Photo du rédacteur: RodolpheBayleRodolpheBayle

La Cour d'appel de Paris, dans un arrêt rendu le 6 septembre 2024, a annulé une mise en demeure émise par l'URSSAF à l'encontre d'une société de placement de mannequins.


Cette décision illustre les enjeux liés aux redressements opérés par les organismes de sécurité sociale et à la manière dont les entreprises peuvent contester de telles décisions, notamment en cas d'incohérence dans les montants réclamés.


L'affaire se concentre sur les cotisations sociales dues pour les mannequins, question complexe au croisement des règles de droit social et du droit de la sécurité sociale.


La SARL [4], société spécialisée dans le placement de mannequins, a fait l'objet d'un contrôle de l'URSSAF portant sur la période 2014-2015. Ce contrôle a donné lieu à plusieurs lettres d'observations émises le 10 juillet 2017.


Ces lettres portaient sur différents chefs de redressement, notamment sur les cotisations sociales dues au titre de rémunérations qualifiées de royalties versées à des mannequins, représentant un montant total de 132 682 euros.


Contestant certaines observations, la société a engagé une procédure devant la commission de recours amiable de l'URSSAF, sans succès.

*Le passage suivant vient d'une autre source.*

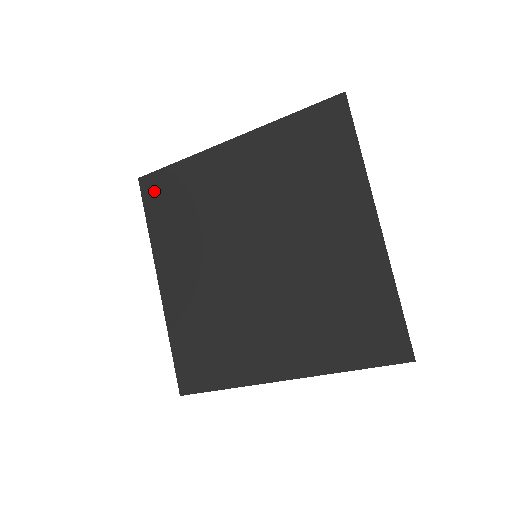
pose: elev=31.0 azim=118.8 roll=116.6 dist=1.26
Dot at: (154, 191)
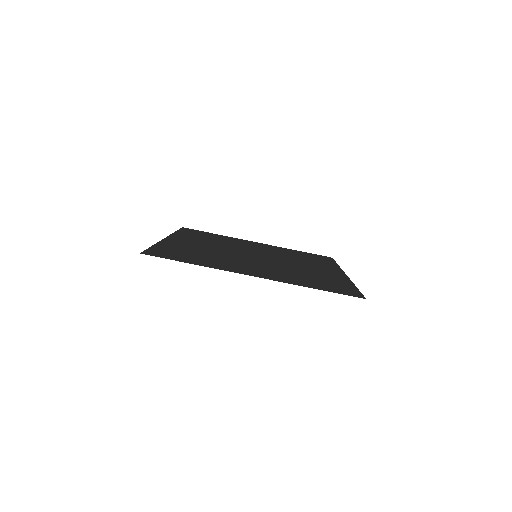
Dot at: (191, 231)
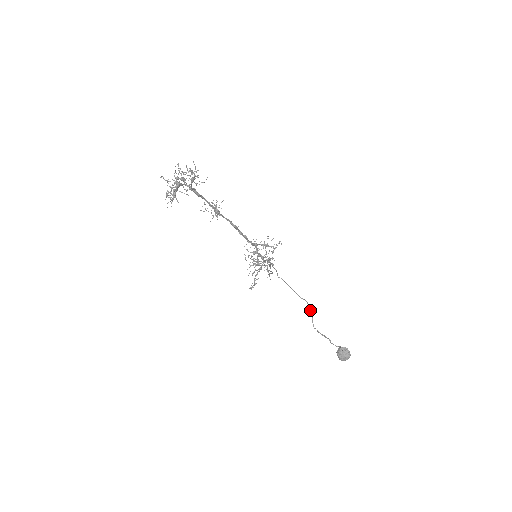
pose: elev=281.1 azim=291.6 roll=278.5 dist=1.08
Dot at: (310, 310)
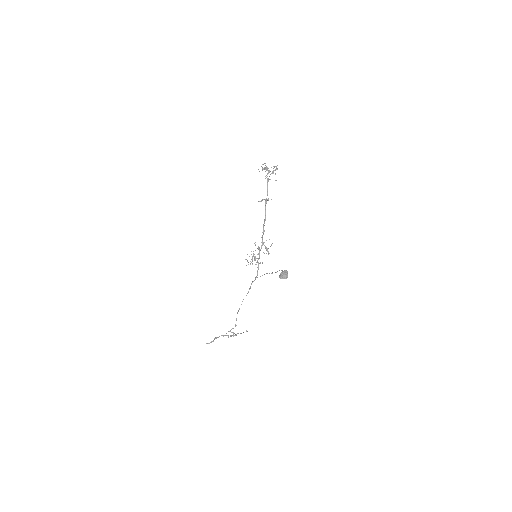
Dot at: (272, 273)
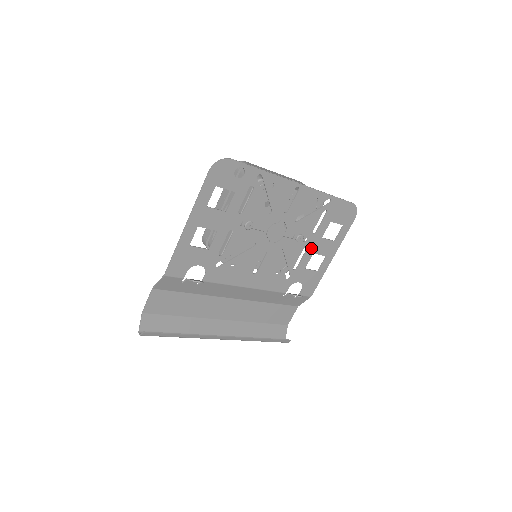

Par la suite, l'URSSAF a émis une mise en demeure en date du 15 janvier 2018, réclamant un total de 159 074 euros, incluant des majorations de retard.

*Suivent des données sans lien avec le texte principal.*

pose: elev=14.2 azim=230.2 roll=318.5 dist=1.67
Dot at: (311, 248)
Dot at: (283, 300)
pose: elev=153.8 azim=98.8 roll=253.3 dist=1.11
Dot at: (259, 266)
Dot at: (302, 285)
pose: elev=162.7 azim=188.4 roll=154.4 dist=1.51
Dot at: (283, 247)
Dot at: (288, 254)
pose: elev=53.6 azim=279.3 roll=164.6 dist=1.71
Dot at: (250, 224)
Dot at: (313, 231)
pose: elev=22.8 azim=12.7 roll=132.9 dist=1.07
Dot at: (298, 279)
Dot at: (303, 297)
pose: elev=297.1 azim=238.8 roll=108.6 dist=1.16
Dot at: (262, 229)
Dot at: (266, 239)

Cette mise en demeure a été contestée par la société devant le Tribunal judiciaire de Paris, qui a rejeté sa demande le 26 juin 2020. La SARL [4] a alors interjeté appel devant la Cour d'appel de Paris.


Le problème juridique


Le cœur du litige réside dans la cohérence des montants réclamés par l'URSSAF dans sa mise en demeure au regard des lettres d'observations préalablement émises. La question posée à la cour était de savoir si l'incohérence des montants figurant dans la mise en demeure par rapport aux lettres d'observations constituait un vice de forme suffisamment grave pour justifier son annulation.


Les prétentions des parties


La SARL [4] demandait l'annulation de la mise en demeure du 15 janvier 2018, arguant que les montants réclamés étaient incohérents et ne permettaient pas de comprendre l'étendue réelle de ses obligations. En outre, elle réclamait le remboursement des sommes versées à titre conservatoire.

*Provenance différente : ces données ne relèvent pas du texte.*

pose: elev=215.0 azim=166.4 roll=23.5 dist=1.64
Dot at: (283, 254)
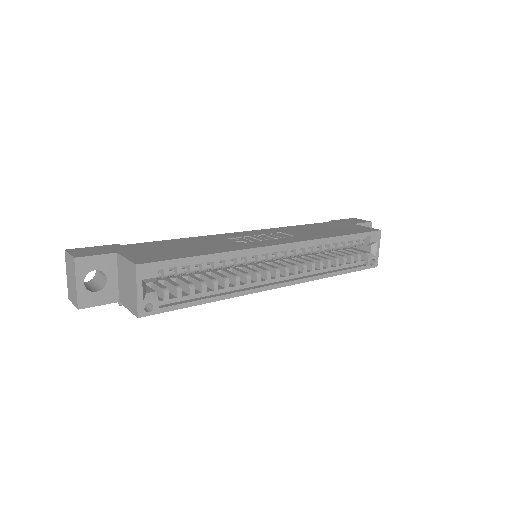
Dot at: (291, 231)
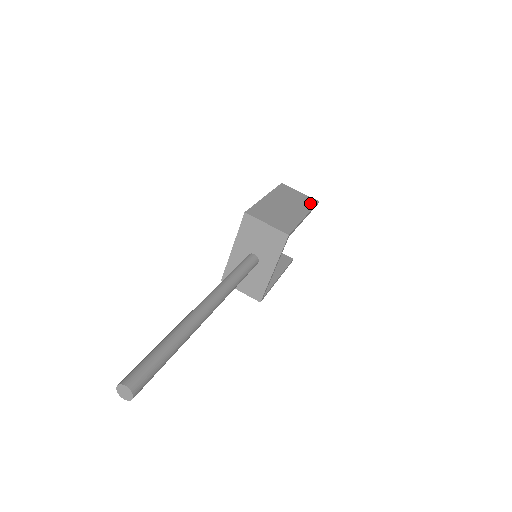
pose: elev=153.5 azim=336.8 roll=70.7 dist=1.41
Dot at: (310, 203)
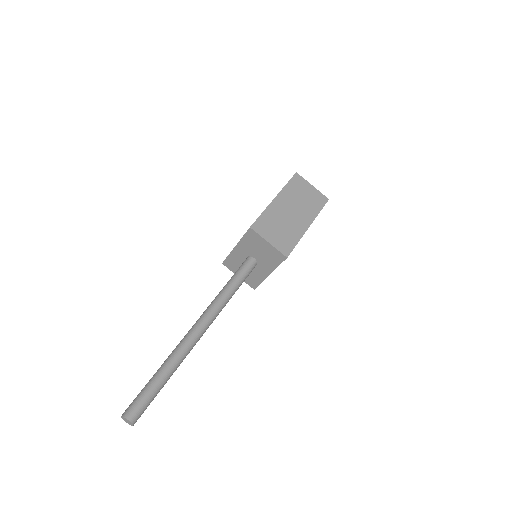
Dot at: (319, 204)
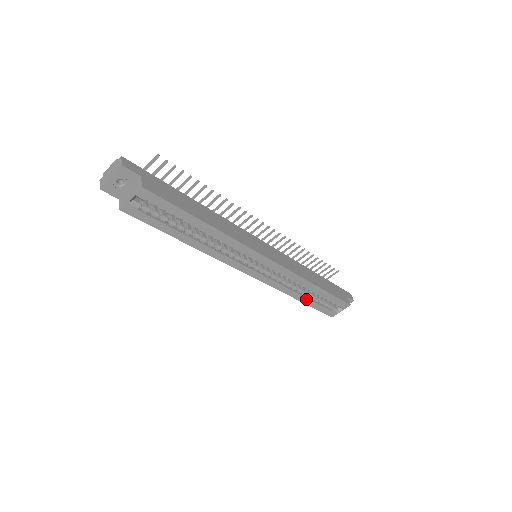
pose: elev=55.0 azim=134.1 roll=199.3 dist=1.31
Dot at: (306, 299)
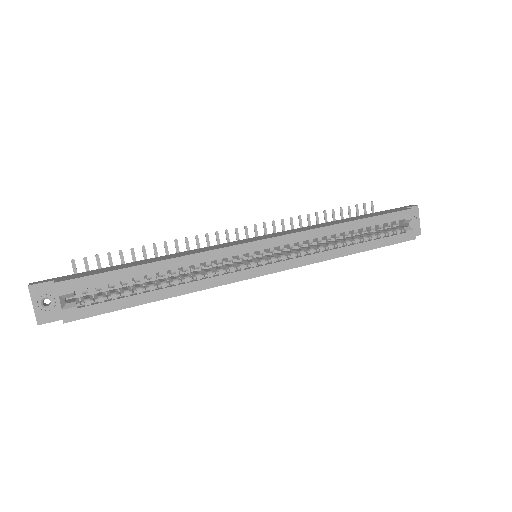
Dot at: (358, 246)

De son côté, l'URSSAF reconnaissait certaines incohérences mais soutenait que celles-ci ne justifiaient pas l'annulation de la mise en demeure. Elle se référait à une jurisprudence abondante défavorable aux cotisants en matière de redressements et demandait à la cour de confirmer la décision du Tribunal judiciaire.


Le raisonnement de la cour, incohérence des montants des redressements


La Cour d'appel, dans son analyse, a pris soin d'examiner en détail les éléments de la procédure. Elle a relevé plusieurs incohérences importantes dans les montants réclamés. En effet, la mise en demeure faisait état de cotisations dues pour un montant de 308 799 euros, alors que les lettres d'observations ne mentionnaient que 132 682 euros pour le redressement principal concernant les mannequins.


La cour a rappelé que, selon l'article R. 244-1 du Code de la sécurité sociale, une mise en demeure doit être suffisamment claire pour permettre au cotisant de comprendre l'étendue exacte de sa dette.


La mise en demeure doit notamment mentionner les montants précis et être cohérente avec les lettres d'observations préalablement envoyées.


En l'espèce, l'URSSAF n'avait pas pris en compte l'annulation partielle d'un chef de redressement lors de la procédure contradictoire, ce qui rendait la mise en demeure confuse et inexacte.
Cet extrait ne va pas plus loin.